*** Opening EXTRACTED ENTRIES ***

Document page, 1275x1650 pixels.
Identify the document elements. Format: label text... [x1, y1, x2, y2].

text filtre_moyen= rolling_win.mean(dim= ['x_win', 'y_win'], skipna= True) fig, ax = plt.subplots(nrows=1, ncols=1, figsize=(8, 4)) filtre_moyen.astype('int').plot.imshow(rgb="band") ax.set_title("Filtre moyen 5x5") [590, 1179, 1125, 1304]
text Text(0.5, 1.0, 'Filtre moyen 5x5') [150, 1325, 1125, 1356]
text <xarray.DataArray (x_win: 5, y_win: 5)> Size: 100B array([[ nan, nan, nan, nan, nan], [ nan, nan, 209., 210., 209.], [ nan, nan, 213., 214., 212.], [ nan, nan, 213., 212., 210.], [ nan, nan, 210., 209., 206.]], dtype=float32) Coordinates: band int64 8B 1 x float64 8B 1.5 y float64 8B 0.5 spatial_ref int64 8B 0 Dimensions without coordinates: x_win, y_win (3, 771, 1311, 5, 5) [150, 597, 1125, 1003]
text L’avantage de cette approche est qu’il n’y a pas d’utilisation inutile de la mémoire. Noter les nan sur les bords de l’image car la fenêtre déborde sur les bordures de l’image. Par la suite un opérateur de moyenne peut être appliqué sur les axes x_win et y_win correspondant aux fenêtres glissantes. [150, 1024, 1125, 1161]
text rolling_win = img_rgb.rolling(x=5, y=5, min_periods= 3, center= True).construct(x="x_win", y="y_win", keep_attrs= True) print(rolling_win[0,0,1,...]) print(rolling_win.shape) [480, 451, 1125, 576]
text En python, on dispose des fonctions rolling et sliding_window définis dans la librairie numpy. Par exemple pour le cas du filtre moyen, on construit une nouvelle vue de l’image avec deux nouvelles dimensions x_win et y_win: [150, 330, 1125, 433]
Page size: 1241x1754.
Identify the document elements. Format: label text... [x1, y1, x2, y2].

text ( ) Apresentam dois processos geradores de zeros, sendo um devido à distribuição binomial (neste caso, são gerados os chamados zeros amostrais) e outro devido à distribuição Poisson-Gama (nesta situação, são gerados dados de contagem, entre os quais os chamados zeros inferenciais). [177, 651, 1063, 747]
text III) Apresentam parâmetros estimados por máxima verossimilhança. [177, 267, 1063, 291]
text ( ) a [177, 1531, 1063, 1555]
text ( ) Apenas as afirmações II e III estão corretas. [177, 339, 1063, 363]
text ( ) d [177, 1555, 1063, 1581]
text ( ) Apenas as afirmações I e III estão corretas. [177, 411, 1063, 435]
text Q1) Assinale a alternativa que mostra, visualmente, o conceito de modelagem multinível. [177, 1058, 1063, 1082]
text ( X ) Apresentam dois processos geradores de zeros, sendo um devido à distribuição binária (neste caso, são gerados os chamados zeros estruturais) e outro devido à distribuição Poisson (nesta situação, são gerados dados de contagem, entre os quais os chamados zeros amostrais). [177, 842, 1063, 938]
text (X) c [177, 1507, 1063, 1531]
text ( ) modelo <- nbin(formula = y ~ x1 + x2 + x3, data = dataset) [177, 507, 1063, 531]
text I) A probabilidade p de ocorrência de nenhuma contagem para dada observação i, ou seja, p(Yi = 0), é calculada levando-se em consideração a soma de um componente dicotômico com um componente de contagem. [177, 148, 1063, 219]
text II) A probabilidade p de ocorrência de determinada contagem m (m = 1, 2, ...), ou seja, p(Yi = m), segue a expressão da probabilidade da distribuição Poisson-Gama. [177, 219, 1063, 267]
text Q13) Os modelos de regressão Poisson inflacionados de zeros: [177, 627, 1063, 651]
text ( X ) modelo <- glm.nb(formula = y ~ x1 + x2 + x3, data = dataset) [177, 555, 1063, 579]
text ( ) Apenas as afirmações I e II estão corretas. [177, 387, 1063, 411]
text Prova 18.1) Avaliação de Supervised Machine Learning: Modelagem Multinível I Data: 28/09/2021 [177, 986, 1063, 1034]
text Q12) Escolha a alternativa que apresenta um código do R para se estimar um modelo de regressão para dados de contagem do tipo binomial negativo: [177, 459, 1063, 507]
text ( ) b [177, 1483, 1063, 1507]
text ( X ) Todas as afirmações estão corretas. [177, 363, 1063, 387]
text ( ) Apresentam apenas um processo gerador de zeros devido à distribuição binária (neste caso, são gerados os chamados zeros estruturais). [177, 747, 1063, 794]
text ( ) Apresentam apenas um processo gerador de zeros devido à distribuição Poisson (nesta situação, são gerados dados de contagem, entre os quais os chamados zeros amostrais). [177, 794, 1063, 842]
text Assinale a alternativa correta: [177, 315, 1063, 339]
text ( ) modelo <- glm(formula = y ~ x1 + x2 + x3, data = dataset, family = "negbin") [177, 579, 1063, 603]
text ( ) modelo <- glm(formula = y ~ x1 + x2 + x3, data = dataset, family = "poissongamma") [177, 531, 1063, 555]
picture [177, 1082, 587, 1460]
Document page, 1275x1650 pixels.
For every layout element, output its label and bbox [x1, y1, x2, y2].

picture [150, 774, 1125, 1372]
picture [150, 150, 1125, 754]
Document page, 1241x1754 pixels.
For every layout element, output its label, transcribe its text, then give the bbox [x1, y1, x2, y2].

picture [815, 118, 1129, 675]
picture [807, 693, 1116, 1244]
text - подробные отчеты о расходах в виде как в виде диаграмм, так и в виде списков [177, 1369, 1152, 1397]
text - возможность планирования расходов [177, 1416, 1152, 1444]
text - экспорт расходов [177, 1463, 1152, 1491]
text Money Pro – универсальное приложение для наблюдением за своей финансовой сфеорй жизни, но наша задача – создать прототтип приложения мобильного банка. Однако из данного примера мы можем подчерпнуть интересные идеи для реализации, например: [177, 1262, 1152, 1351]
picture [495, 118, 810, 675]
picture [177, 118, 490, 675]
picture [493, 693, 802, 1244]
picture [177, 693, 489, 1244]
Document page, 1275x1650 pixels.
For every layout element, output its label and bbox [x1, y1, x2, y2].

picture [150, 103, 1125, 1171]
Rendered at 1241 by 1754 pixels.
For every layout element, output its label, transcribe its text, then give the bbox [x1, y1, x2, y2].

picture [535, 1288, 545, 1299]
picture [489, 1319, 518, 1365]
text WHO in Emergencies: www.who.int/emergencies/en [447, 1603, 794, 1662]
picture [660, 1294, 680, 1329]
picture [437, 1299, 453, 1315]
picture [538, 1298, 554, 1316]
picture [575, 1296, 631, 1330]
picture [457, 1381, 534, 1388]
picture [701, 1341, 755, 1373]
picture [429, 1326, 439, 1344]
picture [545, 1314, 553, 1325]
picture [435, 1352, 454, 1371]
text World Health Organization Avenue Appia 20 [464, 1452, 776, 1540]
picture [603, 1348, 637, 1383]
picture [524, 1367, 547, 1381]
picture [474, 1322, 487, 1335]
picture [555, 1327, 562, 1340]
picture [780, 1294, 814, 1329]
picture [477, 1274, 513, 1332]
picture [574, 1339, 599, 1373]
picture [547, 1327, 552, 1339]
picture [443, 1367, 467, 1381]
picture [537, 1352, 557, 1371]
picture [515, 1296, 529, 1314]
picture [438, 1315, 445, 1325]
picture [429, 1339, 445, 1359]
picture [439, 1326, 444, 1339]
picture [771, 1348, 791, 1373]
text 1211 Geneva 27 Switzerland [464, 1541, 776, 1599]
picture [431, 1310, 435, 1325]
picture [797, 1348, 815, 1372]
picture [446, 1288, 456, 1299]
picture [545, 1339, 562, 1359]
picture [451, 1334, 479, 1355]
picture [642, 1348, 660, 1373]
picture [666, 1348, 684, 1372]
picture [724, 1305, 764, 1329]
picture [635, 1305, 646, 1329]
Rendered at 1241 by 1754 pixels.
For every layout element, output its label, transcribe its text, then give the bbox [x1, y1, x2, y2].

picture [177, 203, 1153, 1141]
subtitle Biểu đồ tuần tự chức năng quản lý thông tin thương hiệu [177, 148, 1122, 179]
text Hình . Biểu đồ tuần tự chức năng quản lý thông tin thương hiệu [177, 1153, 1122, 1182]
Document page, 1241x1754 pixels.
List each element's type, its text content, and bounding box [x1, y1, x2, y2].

*** Closing EXTRACTED ENTRIES ***

▸ YOUR GOAL
Set the entries down again exactly, beginning with their first line and ending with the line that contains "Page size: 1241x1754."; omit all other lines.

▸ ANSWER SECTION
Document page, 1275x1650 pixels.
Identify the document elements. Format: label text... [x1, y1, x2, y2].

text filtre_moyen= rolling_win.mean(dim= ['x_win', 'y_win'], skipna= True) fig, ax = plt.subplots(nrows=1, ncols=1, figsize=(8, 4)) filtre_moyen.astype('int').plot.imshow(rgb="band") ax.set_title("Filtre moyen 5x5") [590, 1179, 1125, 1304]
text Text(0.5, 1.0, 'Filtre moyen 5x5') [150, 1325, 1125, 1356]
text <xarray.DataArray (x_win: 5, y_win: 5)> Size: 100B array([[ nan, nan, nan, nan, nan], [ nan, nan, 209., 210., 209.], [ nan, nan, 213., 214., 212.], [ nan, nan, 213., 212., 210.], [ nan, nan, 210., 209., 206.]], dtype=float32) Coordinates: band int64 8B 1 x float64 8B 1.5 y float64 8B 0.5 spatial_ref int64 8B 0 Dimensions without coordinates: x_win, y_win (3, 771, 1311, 5, 5) [150, 597, 1125, 1003]
text L’avantage de cette approche est qu’il n’y a pas d’utilisation inutile de la mémoire. Noter les nan sur les bords de l’image car la fenêtre déborde sur les bordures de l’image. Par la suite un opérateur de moyenne peut être appliqué sur les axes x_win et y_win correspondant aux fenêtres glissantes. [150, 1024, 1125, 1161]
text rolling_win = img_rgb.rolling(x=5, y=5, min_periods= 3, center= True).construct(x="x_win", y="y_win", keep_attrs= True) print(rolling_win[0,0,1,...]) print(rolling_win.shape) [480, 451, 1125, 576]
text En python, on dispose des fonctions rolling et sliding_window définis dans la librairie numpy. Par exemple pour le cas du filtre moyen, on construit une nouvelle vue de l’image avec deux nouvelles dimensions x_win et y_win: [150, 330, 1125, 433]
Page size: 1241x1754.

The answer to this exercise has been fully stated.